Task goal:
Repeat each record below exactly, dropping the pictures.

▶

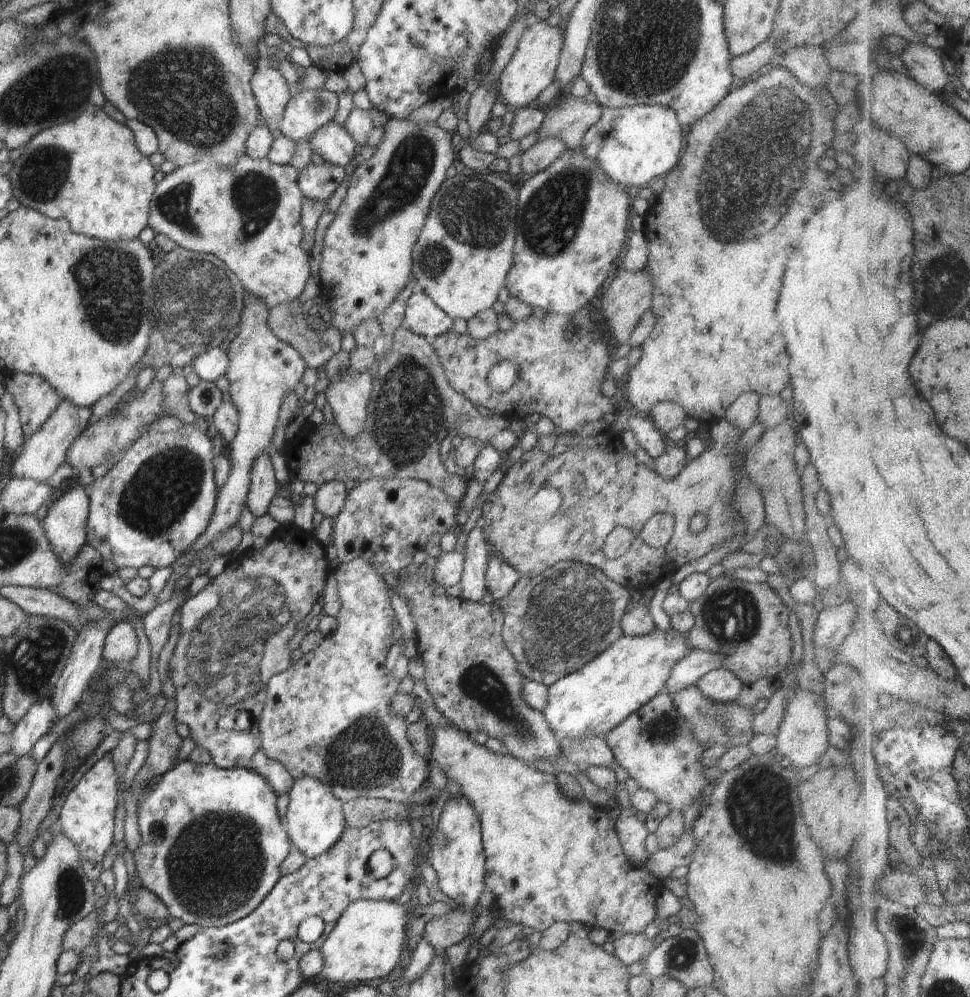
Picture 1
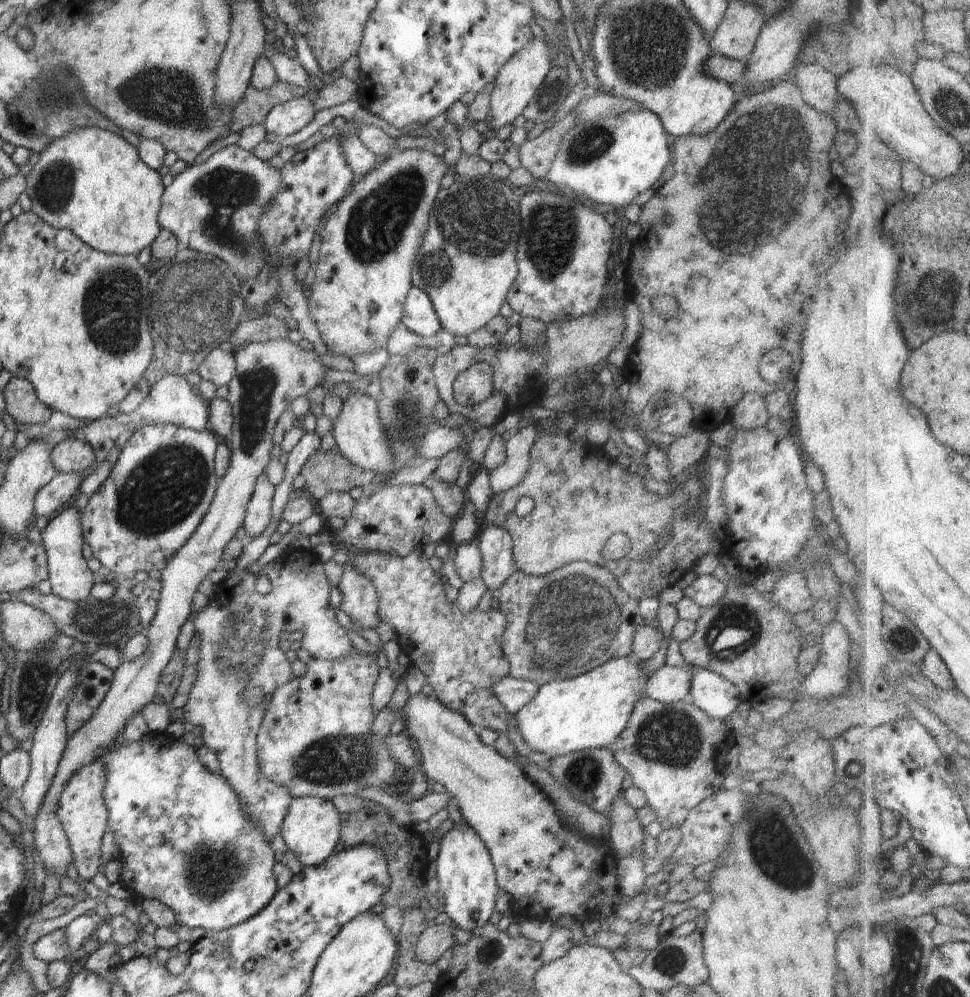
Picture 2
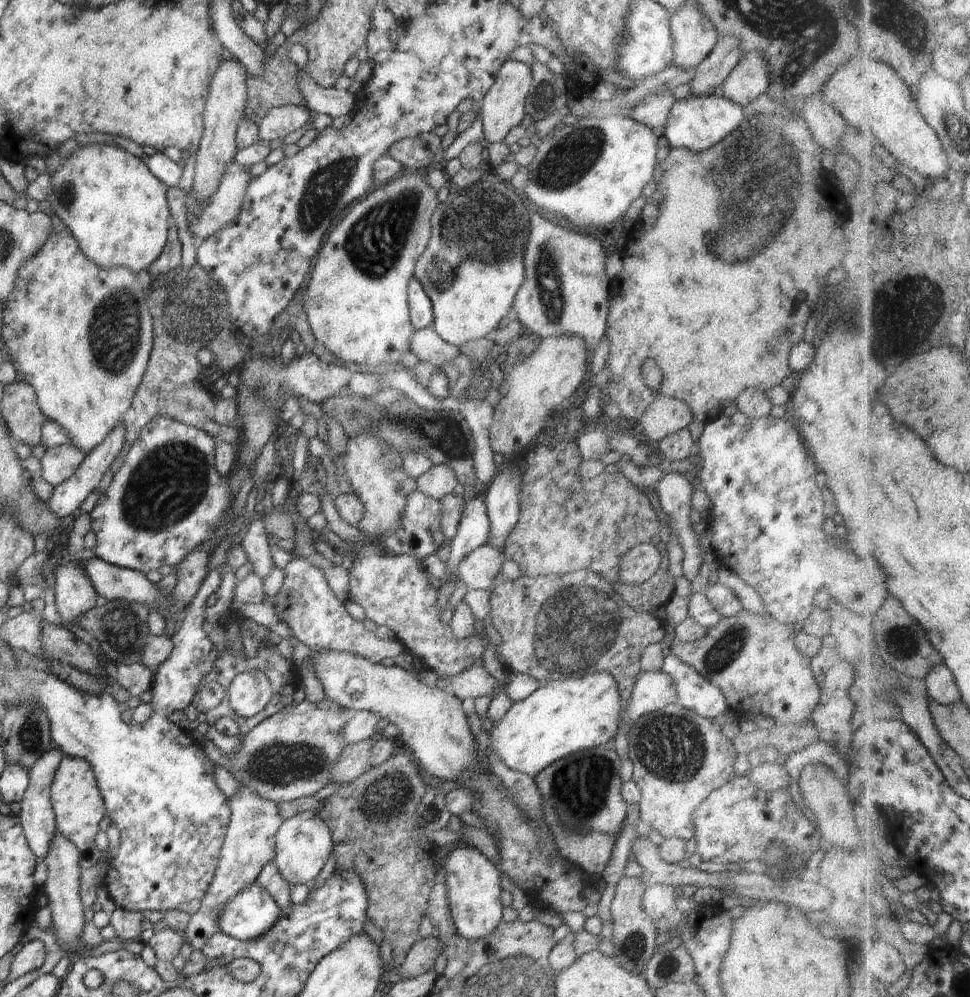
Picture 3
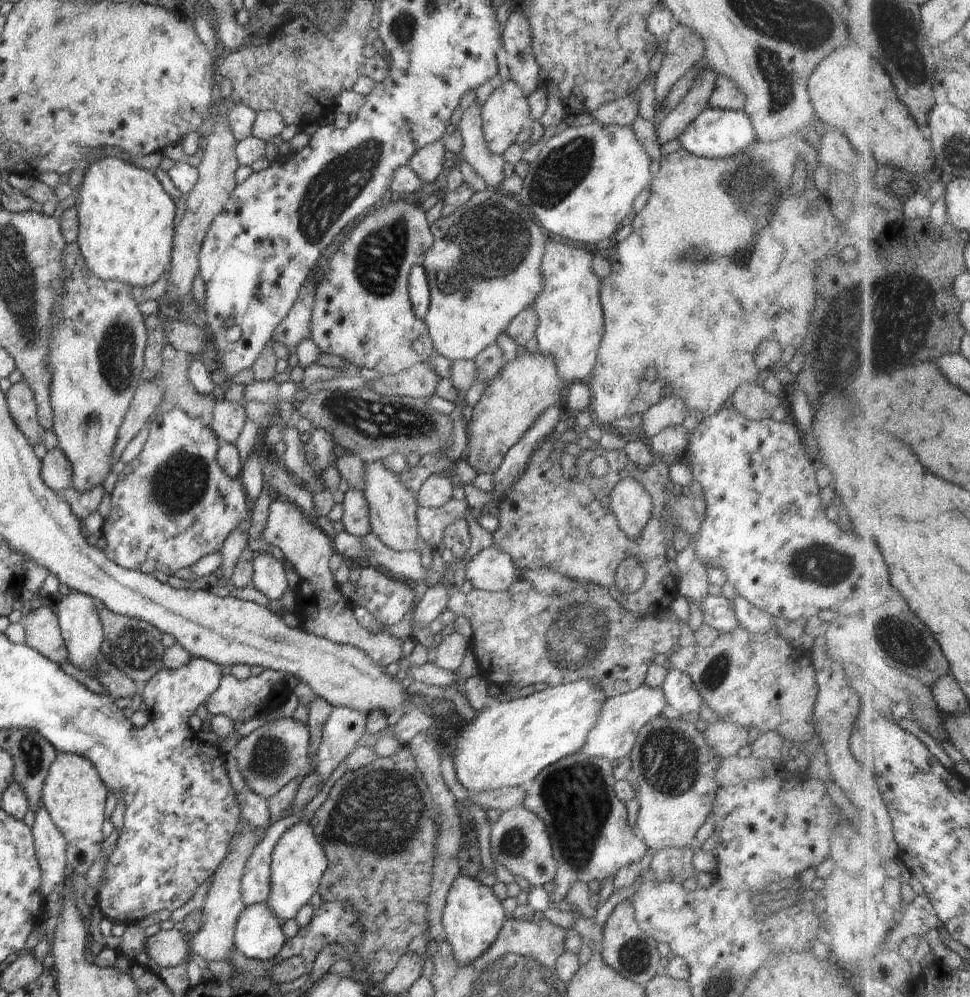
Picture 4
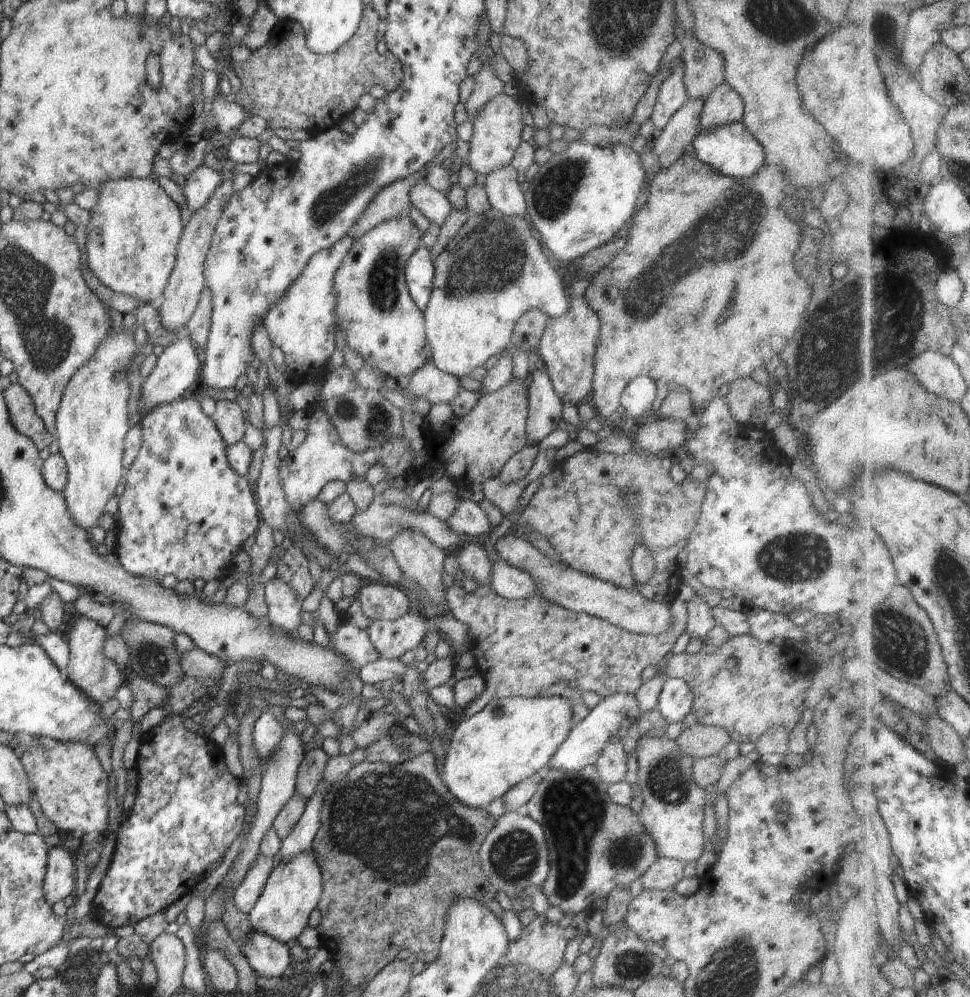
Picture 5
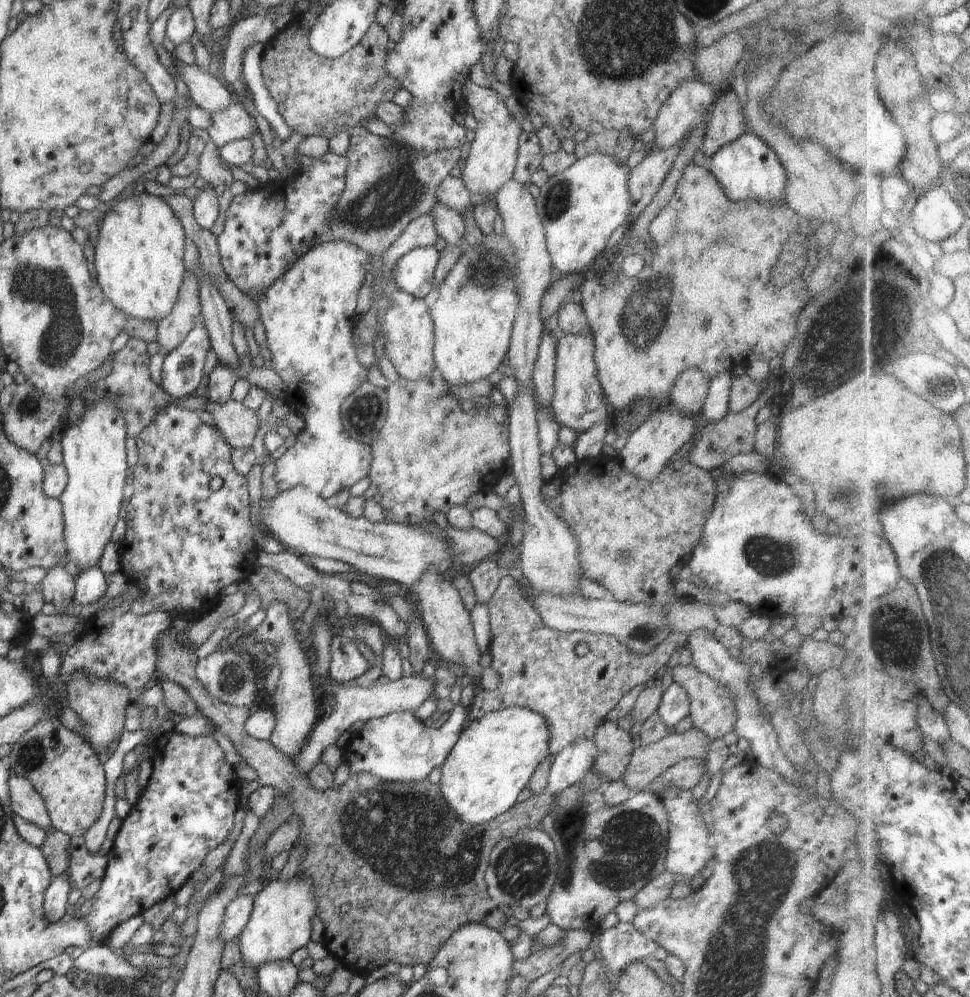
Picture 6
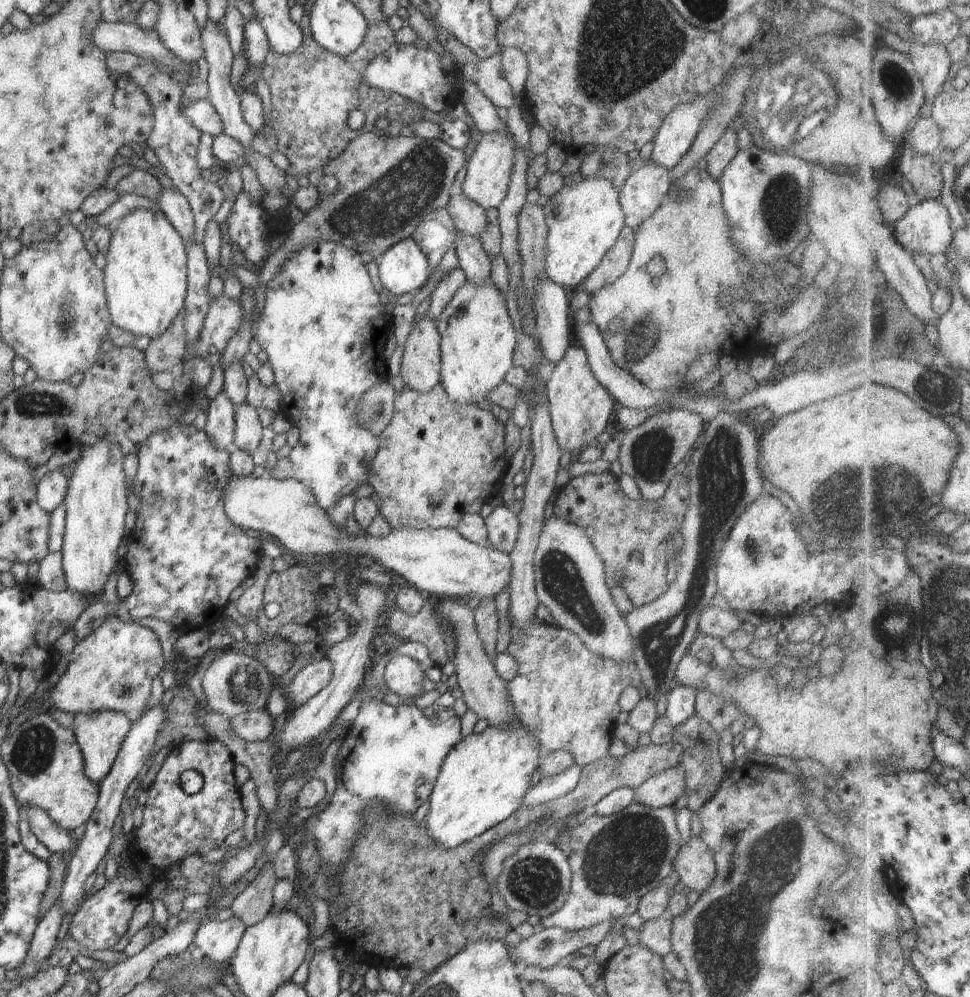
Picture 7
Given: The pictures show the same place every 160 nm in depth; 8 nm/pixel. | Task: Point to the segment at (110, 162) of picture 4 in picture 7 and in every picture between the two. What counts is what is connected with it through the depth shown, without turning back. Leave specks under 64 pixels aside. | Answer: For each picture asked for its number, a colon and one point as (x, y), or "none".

◀

Exercise answer:
Picture 1
Picture 2
Picture 3
Picture 4
Picture 5
Picture 6
Picture 7
Given: The pictures show the same place every 160 nm in depth; 8 nm/pixel. | Task: Point to the segment at (110, 162) of picture 4 in picture 7 and in every picture between the two. What counts is what is connected with it through the depth shown, without turning back. Leave specks under 64 pixels aside. | Answer: For each picture asked for its number, a colon and one point as (x, y), or "none".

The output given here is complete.